DIRECTIONS FOR THIS TASK
Please find how many lines of the data contain the string "roll", and respond with that number only.

Dataset entries
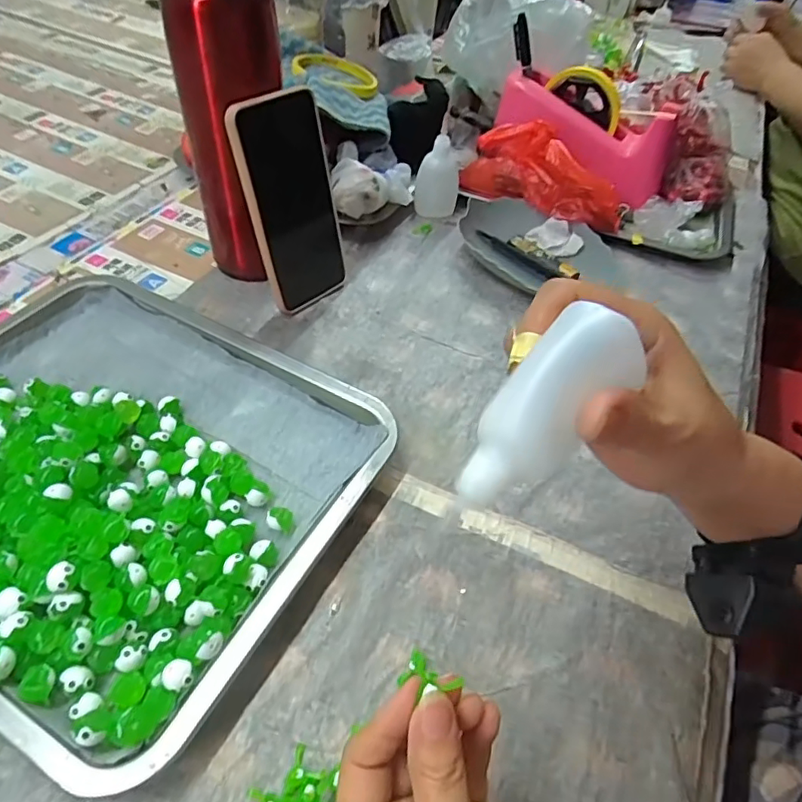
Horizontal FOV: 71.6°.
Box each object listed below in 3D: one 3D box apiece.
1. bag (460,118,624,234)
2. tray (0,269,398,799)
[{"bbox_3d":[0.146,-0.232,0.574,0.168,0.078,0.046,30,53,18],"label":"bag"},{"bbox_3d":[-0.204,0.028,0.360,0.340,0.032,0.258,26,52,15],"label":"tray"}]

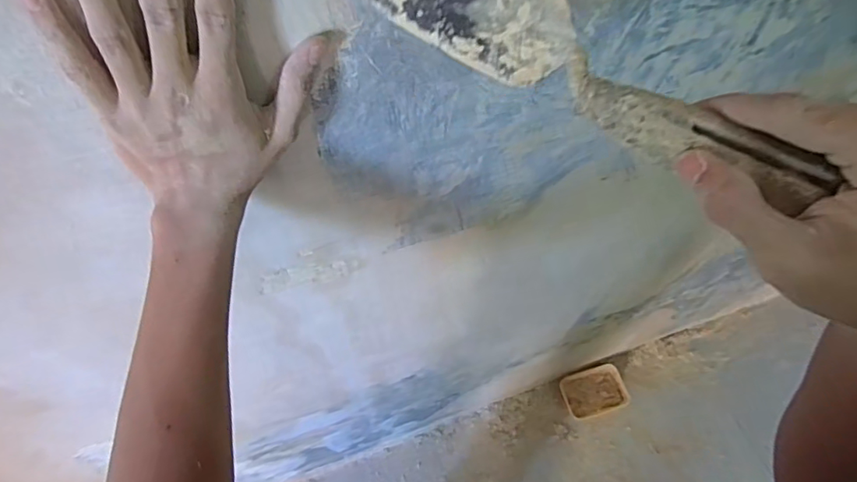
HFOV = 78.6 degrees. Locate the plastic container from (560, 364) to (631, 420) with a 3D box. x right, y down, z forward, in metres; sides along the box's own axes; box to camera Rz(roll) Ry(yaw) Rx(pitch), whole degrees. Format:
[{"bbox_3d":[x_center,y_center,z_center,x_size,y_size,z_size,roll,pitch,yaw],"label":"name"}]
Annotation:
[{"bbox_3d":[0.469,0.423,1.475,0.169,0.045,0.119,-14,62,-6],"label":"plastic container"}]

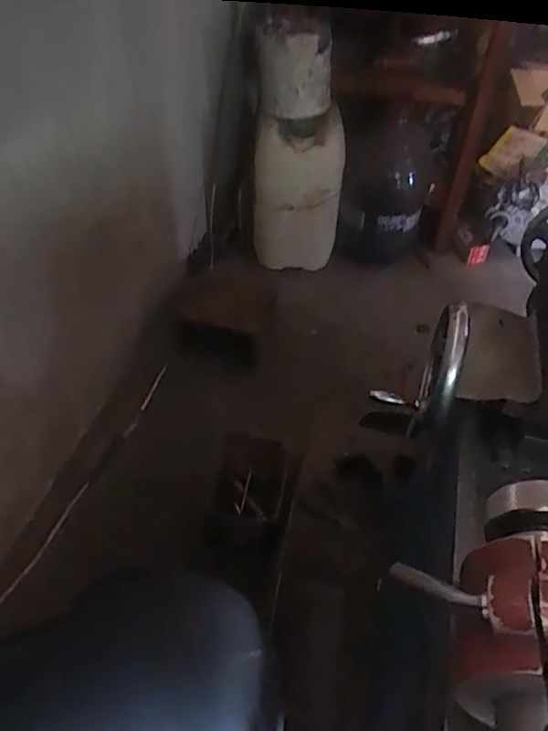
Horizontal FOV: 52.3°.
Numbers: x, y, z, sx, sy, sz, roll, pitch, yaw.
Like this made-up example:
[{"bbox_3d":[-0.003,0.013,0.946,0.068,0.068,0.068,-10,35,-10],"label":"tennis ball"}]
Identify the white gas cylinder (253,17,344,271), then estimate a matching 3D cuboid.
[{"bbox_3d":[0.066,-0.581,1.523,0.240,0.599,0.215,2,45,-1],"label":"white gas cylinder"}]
--
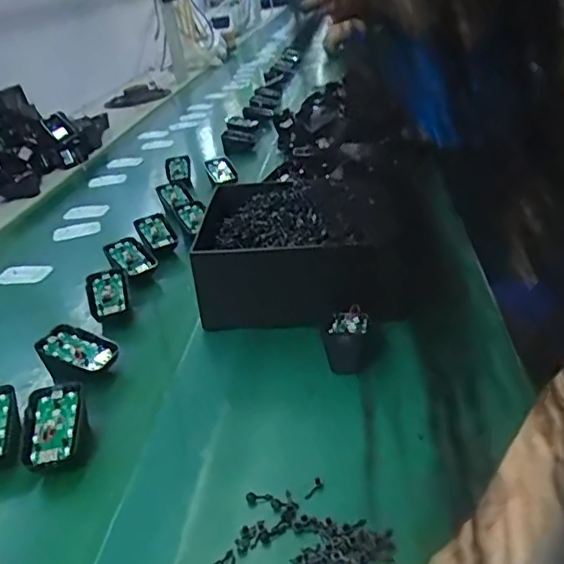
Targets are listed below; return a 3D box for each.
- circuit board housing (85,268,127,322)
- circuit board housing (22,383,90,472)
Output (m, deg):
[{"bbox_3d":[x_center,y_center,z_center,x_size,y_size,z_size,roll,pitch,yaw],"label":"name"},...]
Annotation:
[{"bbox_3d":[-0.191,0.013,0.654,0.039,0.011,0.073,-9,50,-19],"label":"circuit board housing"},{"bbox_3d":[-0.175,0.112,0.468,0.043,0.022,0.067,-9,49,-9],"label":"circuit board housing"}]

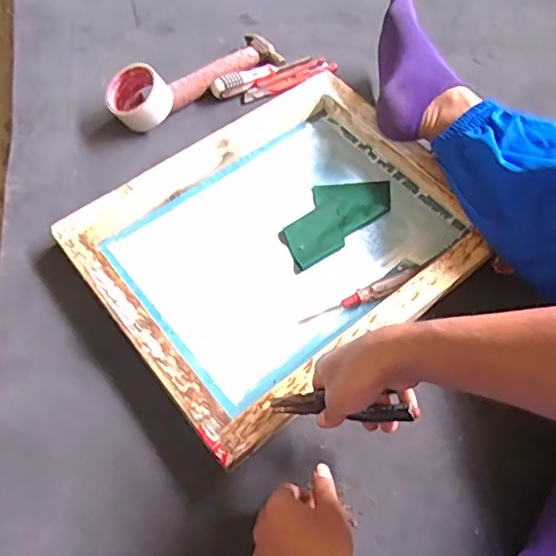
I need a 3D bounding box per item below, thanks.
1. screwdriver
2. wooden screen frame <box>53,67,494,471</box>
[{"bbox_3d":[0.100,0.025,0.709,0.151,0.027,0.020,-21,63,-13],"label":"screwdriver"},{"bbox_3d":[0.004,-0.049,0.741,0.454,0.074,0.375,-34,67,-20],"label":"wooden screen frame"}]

TASK RESPONSE
4